While we spent most of last week either holding up in the river or running the bayous to avoid thunderstorms crisscrossing Sabine Lake, the salinity level has not yet shown the effects of the added infusion of freshwater. There were still plenty of unwanted gafftop catfish all the way up the river to I-10, the redfish bite is as good from the Port of Orange as it is on the south end of the lake, and more and more small specks are showing up in those same areas every day.

There were three events this week lending even more credence to the high salinity theory. Ironically enough, and it may have to do with the amount of water that flows through that area, all three events took place within several hundred yards of Middle Pass. While it is significantly shallower than it was years ago, that is the final destination of the Sabine River bed as it finally loses its defined banks and is consumed by the bay.

Jeff Langley and his brother-in-law, Aaron, were cast netting the north tip of Rabbit Island last week after running out of bait hoping to catch a few more finger mullet. Jeff said that he knew something was wrong when Aaron jumped back when he emptied the net rather than hustling in to capture the small mullet.

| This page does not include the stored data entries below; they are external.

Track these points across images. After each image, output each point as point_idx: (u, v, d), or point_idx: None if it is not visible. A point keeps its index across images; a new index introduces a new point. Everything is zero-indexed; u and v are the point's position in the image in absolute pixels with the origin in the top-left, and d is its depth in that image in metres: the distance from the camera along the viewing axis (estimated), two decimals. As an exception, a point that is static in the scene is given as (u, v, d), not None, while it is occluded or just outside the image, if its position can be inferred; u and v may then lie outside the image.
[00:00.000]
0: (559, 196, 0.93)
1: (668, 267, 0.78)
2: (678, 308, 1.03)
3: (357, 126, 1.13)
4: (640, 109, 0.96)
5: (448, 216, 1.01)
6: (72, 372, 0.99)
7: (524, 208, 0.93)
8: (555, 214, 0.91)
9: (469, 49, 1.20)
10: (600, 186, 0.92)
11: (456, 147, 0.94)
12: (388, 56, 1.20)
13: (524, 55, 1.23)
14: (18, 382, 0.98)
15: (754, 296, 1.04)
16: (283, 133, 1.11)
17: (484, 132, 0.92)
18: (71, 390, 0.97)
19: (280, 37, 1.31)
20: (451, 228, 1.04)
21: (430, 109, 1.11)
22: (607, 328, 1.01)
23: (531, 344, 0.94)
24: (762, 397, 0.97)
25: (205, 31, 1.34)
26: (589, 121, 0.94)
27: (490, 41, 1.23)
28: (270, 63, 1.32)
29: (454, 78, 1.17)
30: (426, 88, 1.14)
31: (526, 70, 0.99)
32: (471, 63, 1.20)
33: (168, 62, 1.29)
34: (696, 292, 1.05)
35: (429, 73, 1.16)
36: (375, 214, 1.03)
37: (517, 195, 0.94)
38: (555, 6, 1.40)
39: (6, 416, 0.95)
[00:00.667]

“We had some mullet,” said Langley, “but we also had two small sting rays in the net. We fish, wade, and swim on that point all the time so it was a little scary learning that we had been sharing it with sting rays.”

I have seen only a handful of rays on the north end of the lake over the past forty years, but they usually showed up in drought conditions. Langley said that his Dad has shrimped this area for years and he said that he had never caught the first one in his trawl!

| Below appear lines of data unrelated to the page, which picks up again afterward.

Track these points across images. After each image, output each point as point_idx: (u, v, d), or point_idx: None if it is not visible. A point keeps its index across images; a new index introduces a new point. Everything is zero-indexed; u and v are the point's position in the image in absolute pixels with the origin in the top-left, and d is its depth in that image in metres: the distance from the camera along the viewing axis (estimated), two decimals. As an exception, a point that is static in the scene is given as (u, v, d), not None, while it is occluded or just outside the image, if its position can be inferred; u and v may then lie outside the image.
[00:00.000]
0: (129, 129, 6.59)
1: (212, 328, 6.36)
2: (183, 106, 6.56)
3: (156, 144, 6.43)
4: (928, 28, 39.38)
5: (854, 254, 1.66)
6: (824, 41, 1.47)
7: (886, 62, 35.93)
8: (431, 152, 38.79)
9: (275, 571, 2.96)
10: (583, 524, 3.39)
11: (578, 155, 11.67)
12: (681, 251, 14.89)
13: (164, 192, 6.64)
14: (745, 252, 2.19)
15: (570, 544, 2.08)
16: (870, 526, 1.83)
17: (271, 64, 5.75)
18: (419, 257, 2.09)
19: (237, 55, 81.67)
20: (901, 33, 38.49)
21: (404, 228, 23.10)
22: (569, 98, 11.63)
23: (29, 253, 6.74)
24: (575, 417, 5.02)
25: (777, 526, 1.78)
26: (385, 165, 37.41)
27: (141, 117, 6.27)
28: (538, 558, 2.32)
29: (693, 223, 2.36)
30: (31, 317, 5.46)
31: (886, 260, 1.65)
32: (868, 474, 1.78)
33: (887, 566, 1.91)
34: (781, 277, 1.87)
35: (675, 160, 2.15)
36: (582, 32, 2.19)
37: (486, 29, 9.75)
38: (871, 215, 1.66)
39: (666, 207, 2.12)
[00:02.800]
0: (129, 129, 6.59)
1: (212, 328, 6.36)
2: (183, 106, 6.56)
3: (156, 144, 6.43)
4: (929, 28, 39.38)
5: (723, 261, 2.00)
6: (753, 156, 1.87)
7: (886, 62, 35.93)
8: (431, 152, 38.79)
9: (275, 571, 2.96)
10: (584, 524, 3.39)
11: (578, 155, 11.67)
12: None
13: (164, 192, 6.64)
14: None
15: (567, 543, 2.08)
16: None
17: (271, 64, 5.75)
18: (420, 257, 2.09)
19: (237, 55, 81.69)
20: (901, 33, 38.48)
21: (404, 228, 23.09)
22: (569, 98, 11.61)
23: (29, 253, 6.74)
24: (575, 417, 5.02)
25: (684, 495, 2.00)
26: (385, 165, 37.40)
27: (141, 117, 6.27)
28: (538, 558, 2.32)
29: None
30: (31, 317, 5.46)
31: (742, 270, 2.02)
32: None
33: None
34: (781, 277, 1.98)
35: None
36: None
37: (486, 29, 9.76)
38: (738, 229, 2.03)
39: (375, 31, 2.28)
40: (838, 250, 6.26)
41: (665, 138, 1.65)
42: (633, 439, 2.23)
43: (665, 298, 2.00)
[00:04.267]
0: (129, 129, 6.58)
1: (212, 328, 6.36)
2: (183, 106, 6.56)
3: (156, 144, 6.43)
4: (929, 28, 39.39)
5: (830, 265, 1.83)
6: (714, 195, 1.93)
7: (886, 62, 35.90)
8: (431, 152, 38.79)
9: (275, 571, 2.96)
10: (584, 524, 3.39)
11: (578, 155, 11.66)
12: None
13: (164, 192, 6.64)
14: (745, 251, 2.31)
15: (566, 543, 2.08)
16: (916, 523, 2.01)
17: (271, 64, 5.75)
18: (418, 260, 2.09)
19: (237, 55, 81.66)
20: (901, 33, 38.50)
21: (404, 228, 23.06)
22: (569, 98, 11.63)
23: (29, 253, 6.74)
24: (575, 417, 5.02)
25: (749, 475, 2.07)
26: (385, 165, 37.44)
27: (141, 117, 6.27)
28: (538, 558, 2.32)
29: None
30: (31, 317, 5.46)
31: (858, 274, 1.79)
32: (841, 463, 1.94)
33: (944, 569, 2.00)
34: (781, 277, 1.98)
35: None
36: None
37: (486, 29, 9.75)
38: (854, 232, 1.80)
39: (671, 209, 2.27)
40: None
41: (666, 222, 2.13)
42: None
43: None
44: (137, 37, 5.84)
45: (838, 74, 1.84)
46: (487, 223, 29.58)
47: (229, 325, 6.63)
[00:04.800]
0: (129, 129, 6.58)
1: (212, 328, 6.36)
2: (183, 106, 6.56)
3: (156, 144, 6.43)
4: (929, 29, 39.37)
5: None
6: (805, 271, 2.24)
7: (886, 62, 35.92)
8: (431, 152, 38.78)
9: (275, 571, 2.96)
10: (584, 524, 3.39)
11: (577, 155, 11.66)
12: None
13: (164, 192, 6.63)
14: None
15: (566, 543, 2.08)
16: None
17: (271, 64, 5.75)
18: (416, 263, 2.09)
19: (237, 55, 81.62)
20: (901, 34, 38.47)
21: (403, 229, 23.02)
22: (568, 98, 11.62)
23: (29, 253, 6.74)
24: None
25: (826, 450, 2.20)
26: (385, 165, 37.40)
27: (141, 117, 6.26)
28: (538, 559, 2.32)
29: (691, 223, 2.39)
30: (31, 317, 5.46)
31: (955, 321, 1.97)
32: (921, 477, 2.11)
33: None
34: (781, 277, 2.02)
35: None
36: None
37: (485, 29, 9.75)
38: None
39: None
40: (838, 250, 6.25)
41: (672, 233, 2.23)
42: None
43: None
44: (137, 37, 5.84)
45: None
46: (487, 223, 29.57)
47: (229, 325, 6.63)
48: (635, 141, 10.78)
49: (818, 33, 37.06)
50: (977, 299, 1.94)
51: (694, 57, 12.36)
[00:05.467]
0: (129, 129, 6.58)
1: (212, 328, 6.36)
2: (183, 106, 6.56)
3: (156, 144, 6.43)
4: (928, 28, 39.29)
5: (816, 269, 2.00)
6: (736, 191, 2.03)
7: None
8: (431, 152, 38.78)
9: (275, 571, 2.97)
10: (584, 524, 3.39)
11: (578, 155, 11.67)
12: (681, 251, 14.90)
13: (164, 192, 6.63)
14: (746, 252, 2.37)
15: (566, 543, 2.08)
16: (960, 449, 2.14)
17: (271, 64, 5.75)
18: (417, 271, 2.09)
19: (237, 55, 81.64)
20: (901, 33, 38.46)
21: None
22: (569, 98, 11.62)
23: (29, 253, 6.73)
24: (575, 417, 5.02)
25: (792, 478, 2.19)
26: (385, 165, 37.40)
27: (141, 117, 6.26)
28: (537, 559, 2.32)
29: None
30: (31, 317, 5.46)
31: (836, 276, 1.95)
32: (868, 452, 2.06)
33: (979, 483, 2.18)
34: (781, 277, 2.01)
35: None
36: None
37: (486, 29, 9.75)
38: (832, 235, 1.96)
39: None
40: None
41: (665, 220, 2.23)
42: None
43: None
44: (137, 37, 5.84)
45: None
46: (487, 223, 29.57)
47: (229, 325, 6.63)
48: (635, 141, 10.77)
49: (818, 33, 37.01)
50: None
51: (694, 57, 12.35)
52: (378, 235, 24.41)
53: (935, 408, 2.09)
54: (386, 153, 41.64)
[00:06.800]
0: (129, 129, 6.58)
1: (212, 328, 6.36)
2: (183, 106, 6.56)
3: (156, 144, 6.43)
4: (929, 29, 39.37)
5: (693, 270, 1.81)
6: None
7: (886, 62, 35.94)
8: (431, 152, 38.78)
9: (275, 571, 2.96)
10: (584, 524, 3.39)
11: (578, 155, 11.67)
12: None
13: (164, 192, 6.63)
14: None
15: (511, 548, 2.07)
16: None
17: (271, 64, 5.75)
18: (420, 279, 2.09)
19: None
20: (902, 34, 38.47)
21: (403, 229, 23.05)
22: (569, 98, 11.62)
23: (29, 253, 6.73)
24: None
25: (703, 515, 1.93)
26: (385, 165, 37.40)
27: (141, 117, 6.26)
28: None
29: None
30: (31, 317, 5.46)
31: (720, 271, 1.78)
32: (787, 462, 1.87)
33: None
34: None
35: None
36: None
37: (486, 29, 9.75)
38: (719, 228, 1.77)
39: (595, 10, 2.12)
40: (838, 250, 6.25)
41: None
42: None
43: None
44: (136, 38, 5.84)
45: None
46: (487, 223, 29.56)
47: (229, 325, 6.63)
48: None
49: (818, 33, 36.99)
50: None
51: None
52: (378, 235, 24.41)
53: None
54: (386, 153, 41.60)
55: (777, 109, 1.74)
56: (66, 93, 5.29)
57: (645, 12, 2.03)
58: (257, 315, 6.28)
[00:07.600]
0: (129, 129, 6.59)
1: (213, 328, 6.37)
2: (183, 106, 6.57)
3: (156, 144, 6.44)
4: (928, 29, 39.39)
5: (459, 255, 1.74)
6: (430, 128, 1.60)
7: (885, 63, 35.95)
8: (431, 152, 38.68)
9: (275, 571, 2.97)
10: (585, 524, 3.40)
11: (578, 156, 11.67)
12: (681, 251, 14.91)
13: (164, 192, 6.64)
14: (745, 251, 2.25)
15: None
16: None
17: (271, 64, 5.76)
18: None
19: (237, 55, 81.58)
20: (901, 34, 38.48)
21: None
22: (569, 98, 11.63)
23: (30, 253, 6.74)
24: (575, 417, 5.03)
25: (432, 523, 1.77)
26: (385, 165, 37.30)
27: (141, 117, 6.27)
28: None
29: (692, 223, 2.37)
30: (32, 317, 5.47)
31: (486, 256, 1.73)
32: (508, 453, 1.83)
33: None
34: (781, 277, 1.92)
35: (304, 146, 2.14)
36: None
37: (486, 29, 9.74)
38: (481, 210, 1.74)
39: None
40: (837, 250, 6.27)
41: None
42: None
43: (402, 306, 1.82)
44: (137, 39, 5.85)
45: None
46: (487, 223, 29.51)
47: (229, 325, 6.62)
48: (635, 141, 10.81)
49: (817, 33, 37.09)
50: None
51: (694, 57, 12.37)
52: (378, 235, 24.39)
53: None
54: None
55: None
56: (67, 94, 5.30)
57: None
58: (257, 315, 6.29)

We have seen an occasional porpoise working the ship channel around the south end of Stewt’s Island this summer, but very few sharks. As a rule, the only time we notice the sharks is when they hunt in very shallow water or unexpectedly explode on a topwater lure. Regardless of the size of the shark, I am always amazed at their speed and incredible power.

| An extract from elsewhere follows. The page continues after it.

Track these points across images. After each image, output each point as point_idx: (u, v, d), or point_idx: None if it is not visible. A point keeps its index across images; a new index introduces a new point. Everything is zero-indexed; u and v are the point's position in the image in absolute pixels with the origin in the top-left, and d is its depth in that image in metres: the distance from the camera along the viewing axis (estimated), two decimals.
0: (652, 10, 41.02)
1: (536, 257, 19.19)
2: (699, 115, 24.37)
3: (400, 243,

Thursday afternoon, while fishing in the rain, we had not one, but three sharks bite trout in half that we were reeling back to the boat. It may well have been the same shark as the three attacks took place over the course of an hour, but the sharks were back nonetheless.
That unwanted action took place on a line from the gas rig at the mouth of East pass to the southern tip of Rabbit Island. The one shark that we actually saw hit the trout was very close to the boat and probably about four feet long. At the moment that attack occurred, I would probably have guessed the shark to be twice that long, but shock and awe can lead to gross exaggerations!

We made a short run Saturday afternoon in an effort to substantiate a report of some solid trout in Coffee Ground, but never found them. Len did have a huge blowup on a Super Spook and fought the fish for at least five minutes before it broke off. By the time that happened, we had drifted across the pipe line and were once again almost in Middle Pass.

Based solely on the fact that we had dealt with the sharks earlier and his fish was not a redfish, I wrote it off as another shark and we called it a day after another hour or so. That night I got home and found that I had a call on my answering machine from Dean Burnett.

He had caught a 43-inch jack crevalle that weighed 29-pounds the afternoon before while fishing in, you guessed it, Middle Pass. His big fish hit a live shad and Dean said it was a long drawn out fight. I never even considered the possibility of Len’s fish being a jack, but that makes more sense than a shark as they usually gnaw their way to freedom pretty quickly.

Aside from any encounter with a ray, regardless of the size, or dealing with a shark while in the water rather than the boat, these are nothing more than rare occurrences on the north end of the lake that indicate a higher than usual salinity level. They are also very dependable indicators that area anglers are in line for some super fishing on this end of the lake this fall!